Am I the only one on the planet who doesn't believe that "It's not you, it's me" is an excuse?
Have you been on one side or the other of this line in a break up situation? Does anyone buy this explanation? After it happened to me, I stepped back and asked: Is this what is used by people who have compassion, and just don't want to hurt others, or is it used as a lame excuse that someone uses when they don't want to just say the truth?
While it can be a total load of crap and the person saying it is just trying to get out of the relationship cleanly without hurting anyone’s feelings, sometimes, it’s genuine.
I can, however, almost guarantee you've delivered that line at some point in time. Haven't we all? Don't feel bad; it happens. Sometimes, we don't feel those fireworks or hear the wedding bells with the person to whom we gave our digits last week. Ain’t no shame in that! Not to mention, it’s always easier to avoid hurting feelings, and to avoid talking about whatever the “it’s me” truly is. No one likes to bring insecurities to the surface, so the vaguer, the better.

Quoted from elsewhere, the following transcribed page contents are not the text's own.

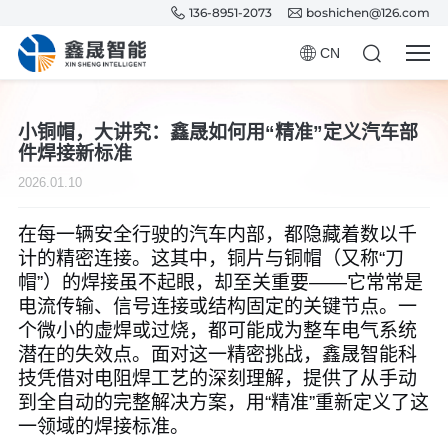
136-8951-2073
boshichen@126.com
CN
小铜帽，大讲究：鑫晟如何用“精准”定义汽车部
件焊接新标准
2026.01.10
在每一辆安全行驶的汽车内部，都隐藏着数以千
计的精密连接。这其中，铜片与铜帽（又称“刀
帽”）的焊接虽不起眼，却至关重要——它常常是
电流传输、信号连接或结构固定的关键节点。一
个微小的虚焊或过烧，都可能成为整车电气系统
潜在的失效点。面对这一精密挑战，鑫晟智能科
技凭借对电阻焊工艺的深刻理解，提供了从手动
到全自动的完整解决方案，用“精准”重新定义了这
一领域的焊接标准。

I believe people should actually use this line to improve a relationship. To replace frustration with equality. I mean does honesty exist? Why do people use this when ending a relationship, instead of using it as an exercise in self improvement? You see, in a break up, no matter what the breakerupper says, the breakupee will pick it apart and analyze every word anyway. Yes maybe this line has been overworked, over used and has become cliche. I had it used on me to simply tear my heart apart. But I still truly believe most people use it when they mean it, but may lack communication skills. The person saying it might actually be taking responsibility for their inability to please you. Most people have an ounce of compassion, and I believe when someone is hurting you, they are actually hurting themselves.
So, again, I don’t understand why the notion of “it’s not you, it’s me” is so vilified.

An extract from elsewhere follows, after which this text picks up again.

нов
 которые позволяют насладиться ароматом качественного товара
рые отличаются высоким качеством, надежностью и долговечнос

The people who say it are just “using a line” to get out of a relationship. It’s not just a line — a lot of the time, it’s the truth.
I truly believe those words: " It's not you, it's me" have a deeper meaning, but ultimately, it is up to the person receiving the words to know and decide. Know the person who spoke them to you. Were they a kind soul? Were they a total jerk, who was blowing you off, and truly feeding you a line? Was it a cop-out? I think if you use the line, you need to use it sincerely, and possibly elaborate to give the breakupee more clarity. As the receiver of this line, I have felt as if it was really ME! No matter how hard the person tried to explain that it was them, I saw it as "What is wrong with me?" The bottom line it is rejection, and rejection hurts. We all have a core need for acceptance and belonging, and any rejection hurts.
After looking into this some, and using my own personal feelings, I have found that this line is typically used as an excuse by someone who is emotionally unavailable on some level. So after some time, and picking apart the person who used the line on me, I think first, I have now realized it was NOT me, and second, it will help me to spot someone who may not be able to give me what I want/need in any future relationship.